重生医妃:妖孽王爷不服来战——睡着了的猫
时间:2022-03-21 08:09:30

  文锦禾眼底闪过一抹寒光,这次可是你自己太多疑了!就在此时,一支冷箭射入了定远侯的背心,顿时使他气血一滞,还来不及转身。一道银链紧随而来,宛若蛇形,蜿蜒而上,瞬间缠在他腰间,猛力将他往后一拉!
  定远侯猝不及防的被一下子拉的身形猛坠,跌翻在了地上,他反手用力拔出冷箭。然那银链缠在身上,趁机倏地从腰间缠上他的脖子,一股劲力震来,顿时狠狠绞紧,致人气力不接!
  “王妃,快过来!”桑若手中丝毫不敢松懈,紧紧的发力,一面赶紧让文锦禾到自己的身边来。见她面色浮白,文锦禾知道定远侯估计与明敛身手相差不大。以桑若一人必定难以坚持,不可在此耗费她心神。

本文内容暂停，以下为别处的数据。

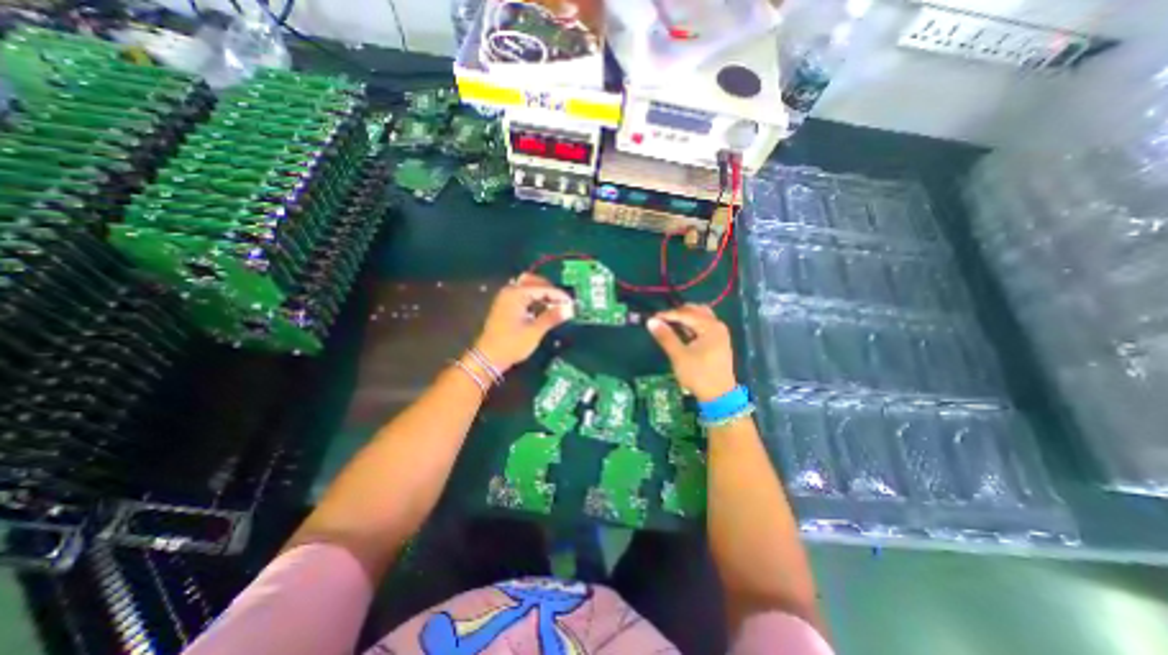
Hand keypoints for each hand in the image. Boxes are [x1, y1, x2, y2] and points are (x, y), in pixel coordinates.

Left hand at [474, 271, 573, 372]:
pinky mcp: (506, 306)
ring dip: (542, 293)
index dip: (559, 295)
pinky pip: (523, 295)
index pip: (542, 288)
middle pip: (533, 281)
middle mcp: (510, 291)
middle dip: (550, 290)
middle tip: (563, 302)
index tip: (572, 303)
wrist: (488, 358)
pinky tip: (543, 308)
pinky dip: (535, 298)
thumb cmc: (511, 344)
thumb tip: (570, 309)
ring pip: (528, 287)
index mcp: (516, 294)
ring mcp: (506, 298)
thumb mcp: (534, 331)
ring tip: (556, 305)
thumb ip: (552, 317)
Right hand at [644, 304, 732, 399]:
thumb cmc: (699, 375)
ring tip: (671, 324)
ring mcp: (720, 333)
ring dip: (686, 317)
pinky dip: (692, 325)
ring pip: (701, 317)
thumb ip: (665, 336)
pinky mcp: (718, 341)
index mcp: (710, 327)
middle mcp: (717, 325)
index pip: (686, 313)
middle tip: (662, 320)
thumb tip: (651, 321)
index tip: (652, 317)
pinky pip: (704, 325)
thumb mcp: (679, 356)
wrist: (719, 396)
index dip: (668, 314)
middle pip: (696, 310)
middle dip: (678, 312)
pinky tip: (682, 332)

  连忙提脚就跑,殊不知定远侯双手紧紧扣住银链,猛然看到文锦禾从面前逃开,想着方才受她欺骗才遭人袭击。心中郁恨爆发,内力一震,生生将银链震断,飞身一扑,一把将文锦禾扑倒,两人顺势朝着低谷滚去。文锦禾大急,顺手摸起手边的石头,对着身后人一下砸了过去,将定远侯打的额头破裂,趁着他手上力气减小,连忙挣脱掣肘。

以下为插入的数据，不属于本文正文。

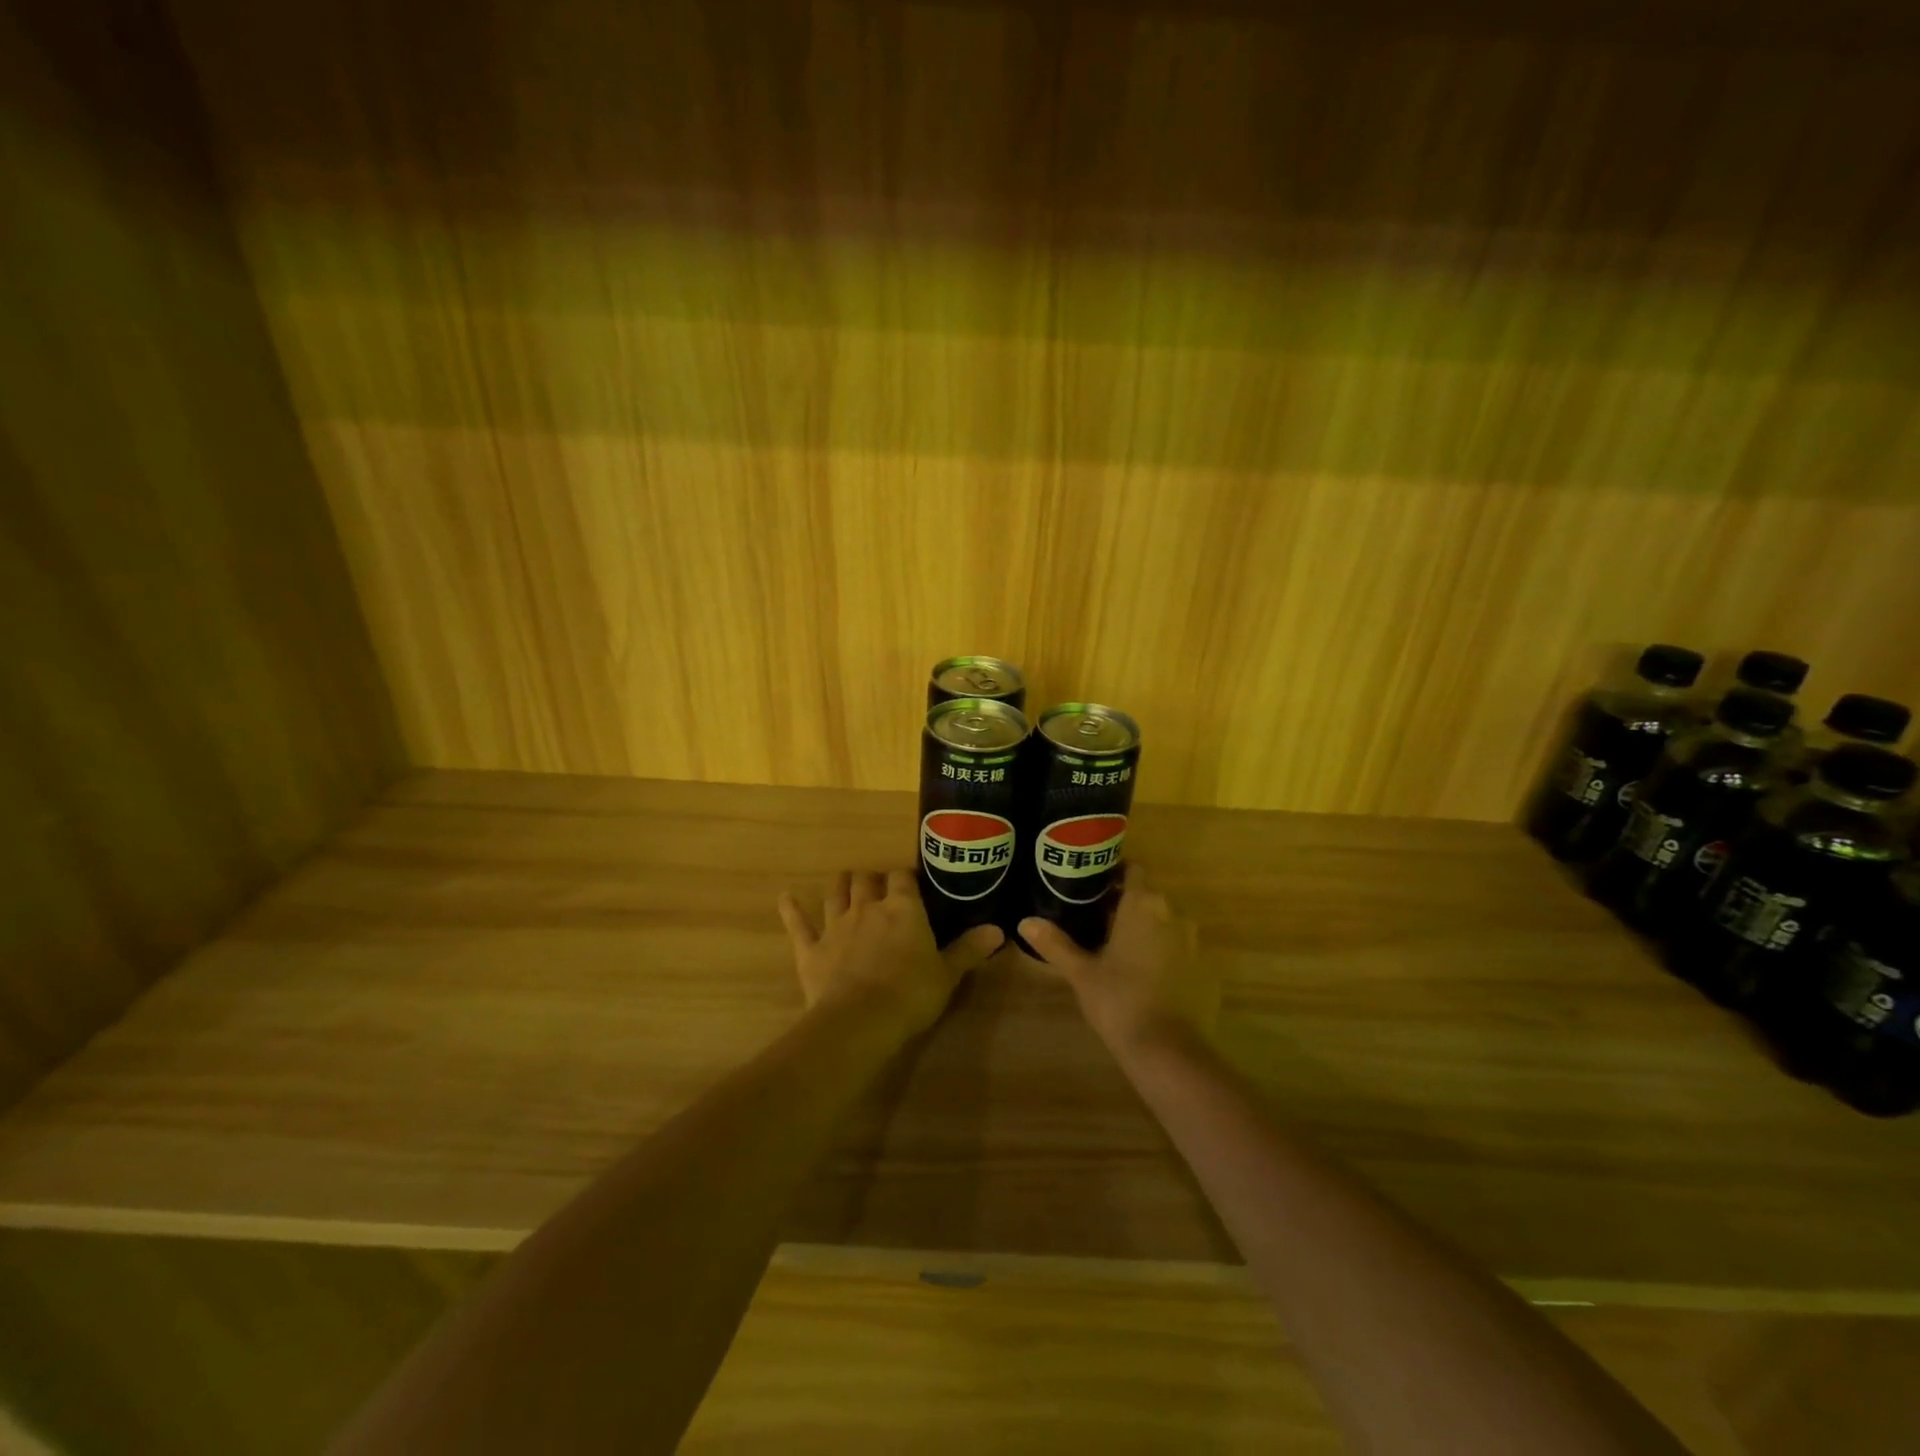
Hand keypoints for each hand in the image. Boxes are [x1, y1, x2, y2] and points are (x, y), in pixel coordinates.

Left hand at [779, 871, 1004, 1045]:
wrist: (860, 1020)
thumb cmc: (911, 994)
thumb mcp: (947, 974)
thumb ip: (969, 950)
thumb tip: (998, 930)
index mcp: (903, 909)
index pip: (903, 878)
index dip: (906, 877)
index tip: (911, 882)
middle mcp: (868, 907)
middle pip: (866, 880)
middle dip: (871, 879)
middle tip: (878, 886)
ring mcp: (836, 925)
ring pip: (835, 893)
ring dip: (840, 885)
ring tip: (845, 881)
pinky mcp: (811, 948)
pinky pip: (798, 924)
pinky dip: (791, 910)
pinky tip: (785, 898)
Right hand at [1019, 866, 1214, 1056]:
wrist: (1167, 1049)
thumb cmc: (1119, 1000)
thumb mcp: (1081, 971)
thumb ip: (1055, 943)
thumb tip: (1025, 922)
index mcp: (1142, 905)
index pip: (1133, 870)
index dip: (1115, 873)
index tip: (1093, 885)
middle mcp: (1173, 914)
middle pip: (1148, 896)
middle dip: (1125, 903)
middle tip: (1095, 918)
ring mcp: (1192, 942)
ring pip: (1164, 922)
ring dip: (1145, 928)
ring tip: (1116, 946)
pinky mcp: (1203, 968)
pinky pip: (1178, 947)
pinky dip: (1162, 952)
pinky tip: (1142, 973)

  定远侯被那突然一下砸的面前一晕,身形就势往后一滚,也不知道那冷箭上凃了什么,他全身无力。陡然间想起下面是一片湍急的奔流,半身已经悬空,咬紧牙根,一把抽出腰带卷住女子的脚踝,狠力一拖,拉着她一起往河谷坠去。
  文锦禾突然被他一拽,整个人控制不住的往前栽倒,巨大的坠力拖曳之下,桑若都来不及出手。飞身一扑,想要握住文锦禾伸出来的手,最后只剩下一片空无,眼睁睁看着两人跌落在下谷之地,然后消失在谷中密密的枯草丛与白烟之中。

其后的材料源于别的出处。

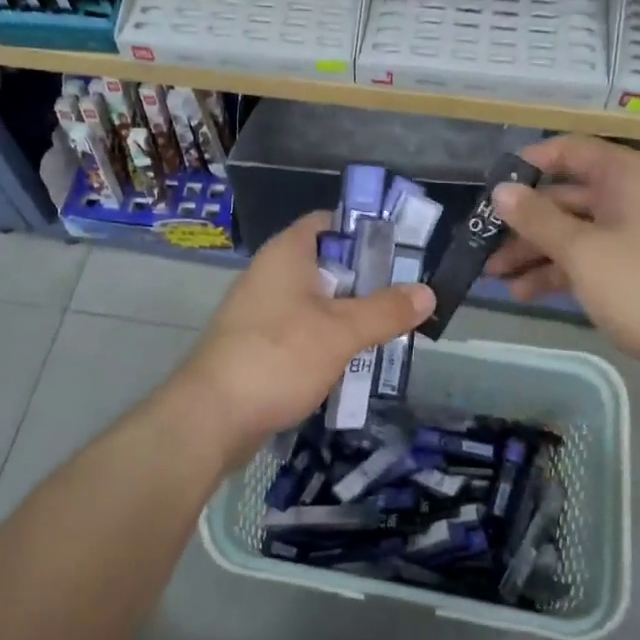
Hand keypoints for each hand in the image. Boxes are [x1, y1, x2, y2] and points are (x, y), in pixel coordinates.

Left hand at [176, 212, 434, 463]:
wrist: (211, 417)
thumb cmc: (278, 357)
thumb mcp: (341, 332)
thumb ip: (385, 310)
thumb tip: (428, 292)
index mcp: (287, 253)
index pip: (329, 222)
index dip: (365, 230)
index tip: (401, 250)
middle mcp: (271, 273)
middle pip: (327, 264)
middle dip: (366, 280)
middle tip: (405, 296)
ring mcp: (261, 310)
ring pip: (316, 302)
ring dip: (349, 315)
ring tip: (390, 330)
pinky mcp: (258, 344)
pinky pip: (302, 331)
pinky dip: (327, 340)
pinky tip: (354, 362)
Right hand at [486, 136, 639, 397]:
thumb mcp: (583, 251)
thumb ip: (537, 219)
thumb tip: (500, 190)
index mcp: (623, 177)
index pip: (567, 151)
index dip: (527, 164)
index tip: (490, 187)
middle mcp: (626, 198)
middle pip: (563, 196)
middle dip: (521, 220)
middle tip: (481, 241)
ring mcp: (630, 236)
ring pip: (570, 232)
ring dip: (532, 251)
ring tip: (493, 275)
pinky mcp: (631, 272)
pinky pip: (584, 260)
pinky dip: (555, 273)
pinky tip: (523, 293)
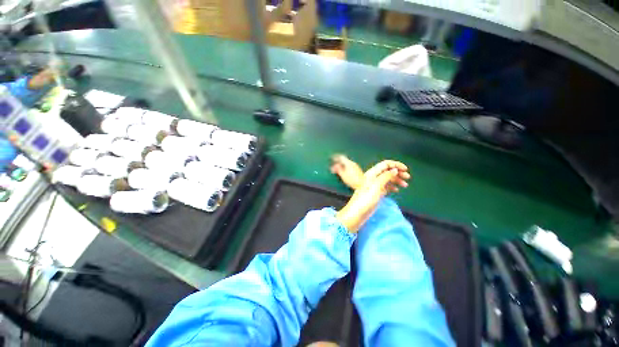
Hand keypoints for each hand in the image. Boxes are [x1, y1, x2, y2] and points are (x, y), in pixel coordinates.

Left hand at [336, 160, 409, 231]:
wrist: (357, 213)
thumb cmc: (366, 199)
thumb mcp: (376, 186)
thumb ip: (385, 176)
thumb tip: (394, 169)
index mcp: (372, 173)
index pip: (385, 164)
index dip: (396, 165)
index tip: (406, 169)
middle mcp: (373, 178)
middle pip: (387, 171)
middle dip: (398, 172)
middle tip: (408, 178)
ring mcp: (374, 186)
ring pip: (387, 179)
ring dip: (397, 180)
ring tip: (405, 185)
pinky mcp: (376, 193)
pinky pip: (385, 187)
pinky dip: (392, 186)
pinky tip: (397, 190)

  “王妃!”桑若竭声大喊,换来的只有河流在谷底传来的回荡声。桑若咬咬牙,对着下面便要跳去,却被突然生出的一只手紧紧扣住,那手修长白皙,美得如同放在架上的精美玉器,却有着决然不同的力道。迷迷层层的白烟之中,明敛俊魅的脸孔显得狰狞而邪佞,双眸如同寒月侵蚀,望着桑若道:“她人呢?”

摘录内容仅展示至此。